A Brief History of Large Language Models (LLMs)
Students often underestimate the importance of history in the way scientific innovation occurs - I certainly did way back when. Not surprisingly, today there has been a perception that the so-called Large Language Models (LLMs) came out of nowhere and revolutionized the field. In fact, like many things with human language (which has been evolving for 200,000 years), LLMs were 60 years in the making.
So let's take a short trip down memory lane and see where these came from. My hope is that by reading this students will get some perspective on how to make, or be part of, innovations occurring today. You don't just wake up one morning and say "What if I tried this...". The process often takes decades and takes a deep understanding of everything that has been tried previously.
In the 1960's, linguists were working on the "rules of language". They were attempting to write rule-based systems manually that could 'parse' (understand) English sentences (and other languages of course). They met
with limited success, but this spawned the field of natural language processing. (Link)
In the 1970's, speech recognition researchers attempted to integrate these rule-based systems with speech recognition systems so we could achieve what you might call speech understanding - what Siri and Alexa do so effortlessly today. By the end of the 1970's, we had speech recognition systems integrated with finite state machines so that we
could do simple command and control tasks. These were often dynamic programming-based systems that used finite state machines to post process low-level output - a so-called bottom-up approach.
Next, the field of artificial intelligence began to emerge in the 1980's for the first time. There was a flurry of activity in the 1980's on topics ranging from automatically learning rules to estimating rule probabilities. There were many heuristic attempts to convert rule-based formalisms, like unification grammars, to statistical systems. Formal
language theory, in which you study the descriptive power of languages, was emerging as a field.
By the mid-1980's, the statistical approach to speech recognition, based on hidden Markov models (HMMs) and the EM Theorem, began to emerge. The concept of speech recognition as a graph search problem using a
hierarchy of finite state machines extending from features to sentences and concepts, was emerging. The entire network could be trained and optimized. The transition from a traditional two-part system (acoustic
modeling and language modeling) to a full-blown network (e.g., finite state transducers) took us into the mid-1990's. Many network approaches to speech recognition were emerging. Graphical models were becoming a thing.
In those days there was a heavy emphasis on speech recognition as a graph search problem.
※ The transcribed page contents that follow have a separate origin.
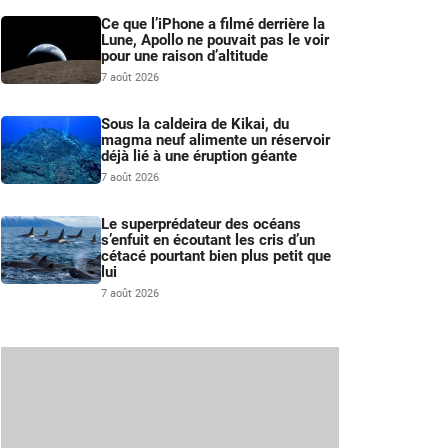
Ce que l’iPhone a filmé derrière la
Lune, Apollo ne pouvait pas le voir
pour une raison d’altitude
7 août 2026
Sous la caldeira de Kikai, du
magma neuf alimente un réservoir
déjà lié à une éruption géante
7 août 2026
Le superprédateur des océans
s’enfuit en écoutant les cris d’un
cétacé pourtant bien plus petit que
lui
7 août 2026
Very impressive beam search approaches emerged that let us handle huge graphs in real time using relatively modest amounts of hardware (memory and CPU). Speech recognizers with more than 100,000 word vocabularies that allowed you to speak naturally
(continuous speech) emerged. Language models could handle two and three-word contexts, and multi-pass systems were able to impose contexts even larger (7 to 9 words).
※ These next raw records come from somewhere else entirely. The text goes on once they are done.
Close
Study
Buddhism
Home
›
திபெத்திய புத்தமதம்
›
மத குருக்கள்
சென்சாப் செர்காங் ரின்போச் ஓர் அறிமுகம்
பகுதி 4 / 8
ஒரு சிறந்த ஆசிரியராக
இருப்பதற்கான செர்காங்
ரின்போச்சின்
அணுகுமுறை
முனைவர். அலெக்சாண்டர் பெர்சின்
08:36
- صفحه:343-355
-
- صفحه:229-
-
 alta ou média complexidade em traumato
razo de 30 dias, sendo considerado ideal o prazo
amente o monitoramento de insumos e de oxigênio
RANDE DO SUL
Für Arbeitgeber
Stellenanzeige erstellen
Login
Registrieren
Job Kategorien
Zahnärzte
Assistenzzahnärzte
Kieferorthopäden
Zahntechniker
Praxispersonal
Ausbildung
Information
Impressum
By the late 1990's, however, a simple idea emerged - let's replace a finite-state machine with neural network. At first, this was simply viewed as a fast way to find the best path through a graph that provides a calculation that could easily be parallelized. But this was really the impetus for what we know today as an LLM. But these initial networks
were relatively simple.
Around 2005, deep learning started to emerge. Networks with five to ten levels could be trained, allowing the hidden Markov model component of the system to be replaced with several levels of neural networks. By 2015, neural network systems were exceeding the performance of their HMM counterparts. The concept of an end-to-end speech recognition system as a hierarchy of neural networks was maturing. But getting these systems to converge during training was a problem.
Also around this time self-attention emerged. This was another major step forward that has enabled LLMs. Self-attention gave us the architecture known as a transformer, and all of a sudden systems were using billions of parameters. Self-attention introduced training techniques that were successful at training these massive networks - the model was very conducive to the deep learning training process.
By 2020, transformers, which use self-attention, had become the dominant architecture for many machine learning applications. LLMs trained on vast amounts of data, and using one trillion parameters were emerging.
And... as a result... we started to see systems like ChatGPT. LLMs use extremely large amounts of context - 10,000 or 100,000 states. This was far beyond what we could do with finite state machines that explicitly modeled word sequences.
There is another important concept that enabled LLMs - word embedding. This emerged from the information retrieval community and was an integral part of technologies such as Google search. I won't comment on them here, but it is important to acknowledge the contributions of this piece since it also enabled what we know as LLMs today.
So... the overnight success of LLMs happened something like this:
- Rule-Based Systems (1960's)
- Natural Language Processing (1970's)
- Finite State Machines (1980's)
- Statistical Methods (1990's)
- Graph Search (1990's)
- Neural Networks (2000's)
- Deep Learning/Self-Attention (2010's)
- ChatGPT (2020's)
This is why, as I recently discussed in several classes, to innovate in a field, you really have to devote a large amount of your life to understanding the field, including its history and trends.
Shall we do the same review for quantum computing? Or is it too early?
P.S. There are a lot of tangential fields that contributed to these advances and were revolutionized by them. That would take an entire course on speech processing and another course on NLP to do it justice. The above review is simply meant to give you a condensed timeline of how statistical methods in language modeling evolved.